Riedel M, Hauck R W, Stein H J, Mounyam L, Schulz C, Schömig A, Siewert J R
Department of Internal Medicine I, Klinikum rechts der Isar, Technische Universität München, Munich, Germany.
Chest. 1998 Mar;113(3):687-95. doi: 10.1378/chest.113.3.687.
Bronchoscopy is frequently used to assess invasion of esophageal cancer into the tracheobronchial tree. Prospective studies evaluating the role of bronchoscopy in pretherapeutic staging of esophageal cancer are lacking.
To evaluate the diagnostic utility of fiberoptic bronchoscopy for the assessment of airway involvement by esophageal carcinoma and its resectability.

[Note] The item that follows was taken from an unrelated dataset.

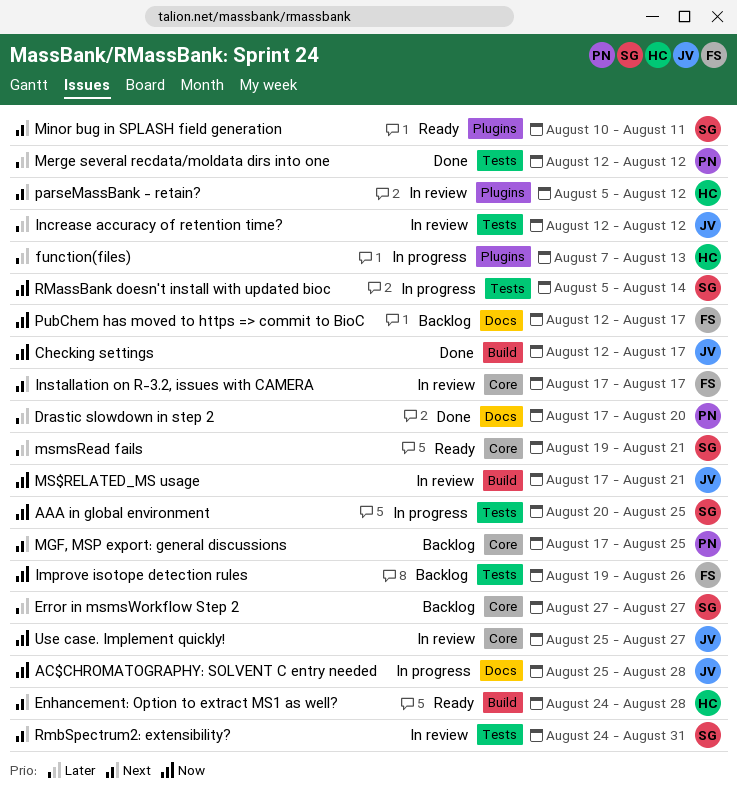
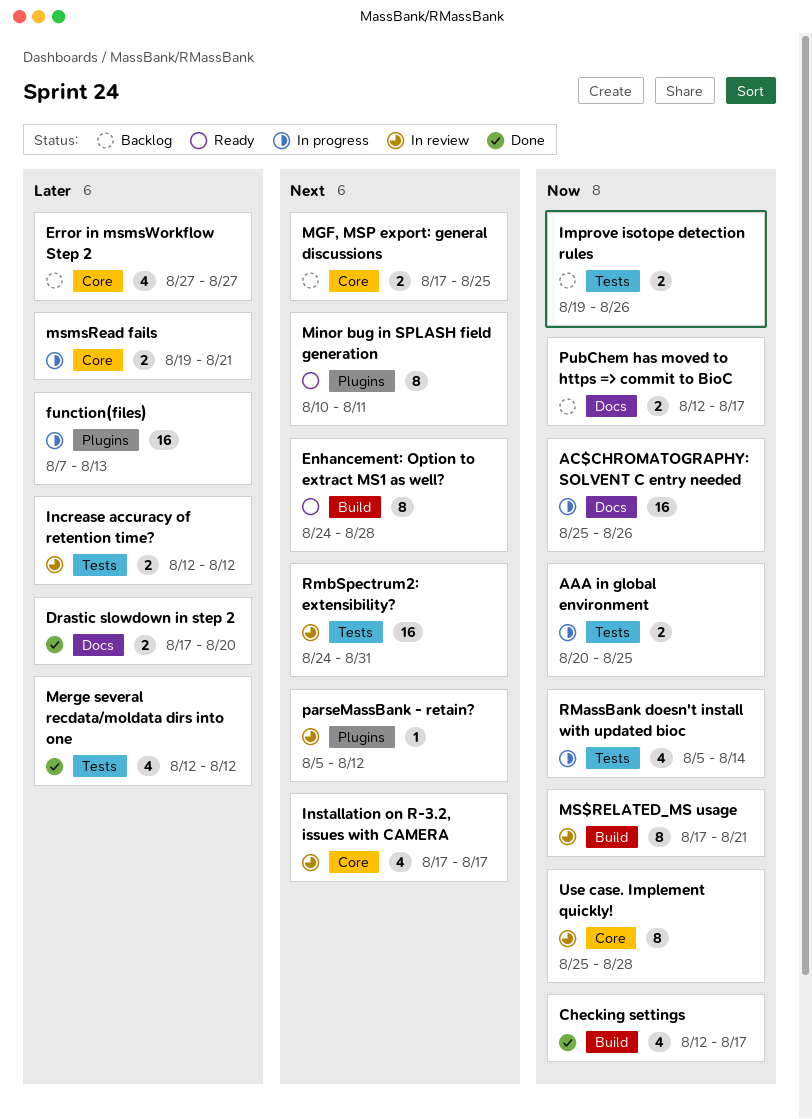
AC$CHROMATOGRAPHY: SOLVENT C entry needed, due: Aug 28 -> Aug 26
msmsRead fails, status: Ready -> In progress
Use case. Implement quickly!, due: Aug 27 -> Aug 28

In a prospective study, we analyzed 150 bronchoscopies in 116 consecutive patients with potentially operable esophageal carcinoma, and correlated the findings with other staging modalities, intraoperative evaluation, and histopathologic data.
One unknown additional bronchial cancer was found. In 32% of bronchoscopies performed in patients with esophageal cancer located above the tracheal bifurcation, some macroscopic abnormality was detected in the trachea and main bronchi, with mobile protrusion of the posterior tracheal wall being the most frequent abnormality (20.7%). When compared with histologic results, normal macroscopic appearance of the trachea and main bronchi had a negative predictive value of 98.5%, but the positive predictive value of all macroscopic abnormalities for the diagnosis of airway involvement was low, particularly after radiation therapy. The overall accuracy of bronchoscopy with multiple brush cytology and biopsy sampling in proving or excluding airway invasion in patients with otherwise operable conditions was 95.8% (95% confidence interval, 88.3 to 99.1%). Bronchoscopy was the sole decisive staging procedure, resulting in exclusion from surgery because of airway invasion, in 9.7% of patients with otherwise potentially operable conditions. The results of bronchoscopy and CT were discordant in 40% of the patients; the specificity and positive predictive value were higher for bronchoscopy than for CT.
When performed as the last investigation in the staging workup, bronchoscopy with biopsy and brush cytology is a very accurate procedure in evaluating possible airway invasion of esophageal cancer; macroscopic findings alone are not reliable.
支气管镜检查常用于评估食管癌侵犯气管支气管树的情况。目前缺乏评估支气管镜检查在食管癌术前分期中作用的前瞻性研究。
评估纤维支气管镜检查在评估食管癌气道受累情况及其可切除性方面的诊断效用。
在一项前瞻性研究中,我们分析了116例连续的潜在可手术食管癌患者的150次支气管镜检查结果,并将这些结果与其他分期方法、术中评估及组织病理学数据进行关联分析。
发现1例额外的未知支气管癌。在气管隆突上方食管癌患者所进行的支气管镜检查中,32%在气管和主支气管中检测到一些宏观异常,气管后壁的可移动性突出是最常见的异常(20.7%)。与组织学结果相比,气管和主支气管正常的宏观表现阴性预测值为98.5%,但所有宏观异常对气道受累诊断的阳性预测值较低,尤其是在放疗后。对于证明或排除其他可手术患者的气道侵犯,支气管镜检查联合多次刷检细胞学和活检采样的总体准确率为95.8%(95%置信区间,88.3%至99.1%)。在其他方面可能可手术的患者中,9.7%的患者支气管镜检查是唯一决定性的分期检查,因气道侵犯而导致手术排除。40%的患者支气管镜检查和CT结果不一致;支气管镜检查的特异性和阳性预测值高于CT。
当作为分期检查的最后一项进行时,支气管镜检查联合活检和刷检细胞学在评估食管癌可能的气道侵犯方面是一种非常准确的方法;仅宏观发现不可靠。